Kini 82 tahun berlalu, umat Muslim
tercerai berai. Akankah Islam kembali mengalami zaman keemasan seperti yang
terjadi di 700 tahun awal pemerintahannya?
Ketua MUI, KH Akhmad Kholil Ridwan
menyatakan optimismenya bahwa Islam akan kembali berjaya di muka bumi. Ridwan
menyebut saat ini merupakan momen kebangkitan Islam kembali. ”Seperti janji
Allah, 700 tahun pertama Islam berjaya, 700 tahun berikutnya Islam jatuh dan
sekarang tengah mengalami periode 700 tahun ketiga menuju kembalinya
kebangkitan Islam,” ujarnya.
Meskipun saat ini umat Islam banyak
ditekan, ujar Ridwan, semua upaya ini justru semakin memperkuat eksistensi
Islam. Ini sesuai janji Allah yang menyatakan bahwa meskipun begitu hebatnya
musuh menindas Islam namun hal ini bukannya akan melemahkan umat Islam.
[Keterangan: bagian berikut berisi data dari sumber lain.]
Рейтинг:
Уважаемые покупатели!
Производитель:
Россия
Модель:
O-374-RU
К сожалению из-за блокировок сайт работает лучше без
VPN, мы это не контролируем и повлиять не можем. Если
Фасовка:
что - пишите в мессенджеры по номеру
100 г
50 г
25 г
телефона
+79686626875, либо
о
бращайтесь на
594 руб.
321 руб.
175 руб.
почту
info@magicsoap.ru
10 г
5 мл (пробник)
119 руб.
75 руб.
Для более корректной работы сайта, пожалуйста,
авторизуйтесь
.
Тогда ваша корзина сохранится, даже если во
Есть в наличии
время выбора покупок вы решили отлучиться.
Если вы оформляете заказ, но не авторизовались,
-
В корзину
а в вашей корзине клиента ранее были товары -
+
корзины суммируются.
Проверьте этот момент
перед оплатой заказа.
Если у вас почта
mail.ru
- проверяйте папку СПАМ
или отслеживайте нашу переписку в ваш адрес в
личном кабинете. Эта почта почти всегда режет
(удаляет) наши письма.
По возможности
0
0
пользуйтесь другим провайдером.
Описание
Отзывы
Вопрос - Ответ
”Ibaratnya paku, semakin ditekan, Islam akan semakin menancap dengan
kuat,”ujarnya.
Sementara itu, Luthfi menyatakan sistem
khilafah Islamiyah masih relevan diterapkan pada zaman sekarang ini asal
dimodifikasi. Ia mencontohkan konsep pemerintahan yang dianut Iran yang menjadi
modifikasi antara teokrasi (kekuasaan yang berpusat pada Tuhan) dan demokrasi
(yang berpusat pada masyarakat).
Di Iran, kekuasaan tertinggi tidak
dipegang parlemen atau presiden, melainkan oleh Ayatullah atau Imam, yang juga
memiliki Dewan Ahli dan Dewan Pengawas. Sistem pemerintahan Iran ini, menurut
Luthfi, merupakan tandingan sistem pemerintahan Barat. ”Tak heran kalau Amerika
Serikat sangat takut dengan Iran karena mereka bisa menjadi tonggak peradaban
baru Islam.”
Konsep khilafah Islamiyah, kata Luthfi,
mengharuskan hanya ada satu pemerintahan Islami di dunia dan tidak
terpecah-belah berdasarkan negara atau etnis. ”Untuk mewujudkannya lagi saat
ini, sangat sulit,” kata dia.
Sementara Kholil Ridwan menjelaskan ada
tiga upaya konkret yang bisa dilakukan umat untuk mengembalikan kejayaan Islam
di masa lampau. Yang pertama adalah merapatkan barisan. Allah berfirman dalam
QS Ali Imran ayat 103 yang isinya “Dan berpeganglah kalian semuanya dengan tali
(agama) Allah, dan janganlah kalian bercerai berai.”
Upaya lainnya adalah kembali kepada
tradisi keilmuan dalam agama Islam. Dalam Islam, jelasnya, ada dua jenis ilmu,
yaitu ilmu fardhu ‘ain dan fardhu kifayah. Yang masuk golongan ilmu fardhu ‘ain
adalah Al-Quran, hadis, fikih, tauhid, akhlaq, syariah, dan cabang-cabangnya.
Sedangkan yang masuk ilmu fardhu kifayah adalah kedokteran, matematika,
psikologi, dan cabang sains lainnya.
Sementara upaya ketiga adalah dengan
mewujudkan sistem yang berdasarkan syariah Islam.